■ 工作说明 ■
将下面全部记录中的每一行逐字照抄，不作任何改动。

[所收集的数据]
......

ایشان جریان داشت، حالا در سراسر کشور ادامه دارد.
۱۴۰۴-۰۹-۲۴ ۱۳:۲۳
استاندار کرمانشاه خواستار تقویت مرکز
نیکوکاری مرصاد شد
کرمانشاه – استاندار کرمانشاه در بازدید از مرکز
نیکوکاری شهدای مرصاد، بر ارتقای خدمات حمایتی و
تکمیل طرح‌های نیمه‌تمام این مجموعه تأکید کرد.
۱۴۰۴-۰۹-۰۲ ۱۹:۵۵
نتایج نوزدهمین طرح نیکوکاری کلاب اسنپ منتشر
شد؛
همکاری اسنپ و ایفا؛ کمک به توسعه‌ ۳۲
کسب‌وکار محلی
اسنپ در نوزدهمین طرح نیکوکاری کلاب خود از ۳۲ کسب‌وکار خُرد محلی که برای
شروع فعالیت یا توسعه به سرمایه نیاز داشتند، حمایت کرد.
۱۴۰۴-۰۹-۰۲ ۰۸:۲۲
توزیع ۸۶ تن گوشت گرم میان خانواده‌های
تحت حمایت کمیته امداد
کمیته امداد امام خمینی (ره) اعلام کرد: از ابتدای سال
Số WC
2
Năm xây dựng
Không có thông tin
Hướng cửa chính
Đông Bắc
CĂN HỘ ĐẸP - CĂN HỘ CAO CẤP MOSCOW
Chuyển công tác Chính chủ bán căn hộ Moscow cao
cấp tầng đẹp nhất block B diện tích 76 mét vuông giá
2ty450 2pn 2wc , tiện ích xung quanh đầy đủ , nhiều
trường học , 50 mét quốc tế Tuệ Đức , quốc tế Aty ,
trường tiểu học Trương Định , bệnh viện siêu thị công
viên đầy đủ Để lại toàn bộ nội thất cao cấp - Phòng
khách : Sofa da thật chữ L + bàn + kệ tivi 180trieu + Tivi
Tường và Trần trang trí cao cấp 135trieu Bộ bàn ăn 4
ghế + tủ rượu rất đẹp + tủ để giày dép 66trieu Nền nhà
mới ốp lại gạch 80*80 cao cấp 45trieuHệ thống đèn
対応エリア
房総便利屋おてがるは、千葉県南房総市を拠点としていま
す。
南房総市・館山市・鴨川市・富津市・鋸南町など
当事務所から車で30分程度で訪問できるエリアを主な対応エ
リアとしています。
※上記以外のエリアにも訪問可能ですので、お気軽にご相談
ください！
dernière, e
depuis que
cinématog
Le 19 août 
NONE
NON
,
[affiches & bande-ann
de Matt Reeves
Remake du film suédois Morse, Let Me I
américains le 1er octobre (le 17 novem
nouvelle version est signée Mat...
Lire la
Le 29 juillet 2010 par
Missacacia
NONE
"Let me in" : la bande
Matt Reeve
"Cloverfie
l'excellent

......

■ 任务解答 ■
ایشان جریان داشت، حالا در سراسر کشور ادامه دارد.
۱۴۰۴-۰۹-۲۴ ۱۳:۲۳
استاندار کرمانشاه خواستار تقویت مرکز
نیکوکاری مرصاد شد
کرمانشاه – استاندار کرمانشاه در بازدید از مرکز
نیکوکاری شهدای مرصاد، بر ارتقای خدمات حمایتی و
تکمیل طرح‌های نیمه‌تمام این مجموعه تأکید کرد.
۱۴۰۴-۰۹-۰۲ ۱۹:۵۵
نتایج نوزدهمین طرح نیکوکاری کلاب اسنپ منتشر
شد؛
همکاری اسنپ و ایفا؛ کمک به توسعه‌ ۳۲
کسب‌وکار محلی
اسنپ در نوزدهمین طرح نیکوکاری کلاب خود از ۳۲ کسب‌وکار خُرد محلی که برای
شروع فعالیت یا توسعه به سرمایه نیاز داشتند، حمایت کرد.
۱۴۰۴-۰۹-۰۲ ۰۸:۲۲
توزیع ۸۶ تن گوشت گرم میان خانواده‌های
تحت حمایت کمیته امداد
کمیته امداد امام خمینی (ره) اعلام کرد: از ابتدای سال
Số WC
2
Năm xây dựng
Không có thông tin
Hướng cửa chính
Đông Bắc
CĂN HỘ ĐẸP - CĂN HỘ CAO CẤP MOSCOW
Chuyển công tác Chính chủ bán căn hộ Moscow cao
cấp tầng đẹp nhất block B diện tích 76 mét vuông giá
2ty450 2pn 2wc , tiện ích xung quanh đầy đủ , nhiều
trường học , 50 mét quốc tế Tuệ Đức , quốc tế Aty ,
trường tiểu học Trương Định , bệnh viện siêu thị công
viên đầy đủ Để lại toàn bộ nội thất cao cấp - Phòng
khách : Sofa da thật chữ L + bàn + kệ tivi 180trieu + Tivi
Tường và Trần trang trí cao cấp 135trieu Bộ bàn ăn 4
ghế + tủ rượu rất đẹp + tủ để giày dép 66trieu Nền nhà
mới ốp lại gạch 80*80 cao cấp 45trieuHệ thống đèn
対応エリア
房総便利屋おてがるは、千葉県南房総市を拠点としていま
す。
南房総市・館山市・鴨川市・富津市・鋸南町など
当事務所から車で30分程度で訪問できるエリアを主な対応エ
リアとしています。
※上記以外のエリアにも訪問可能ですので、お気軽にご相談
ください！
dernière, e
depuis que
cinématog
Le 19 août 
NONE
NON
,
[affiches & bande-ann
de Matt Reeves
Remake du film suédois Morse, Let Me I
américains le 1er octobre (le 17 novem
nouvelle version est signée Mat...
Lire la
Le 29 juillet 2010 par
Missacacia
NONE
"Let me in" : la bande
Matt Reeve
"Cloverfie
l'excellent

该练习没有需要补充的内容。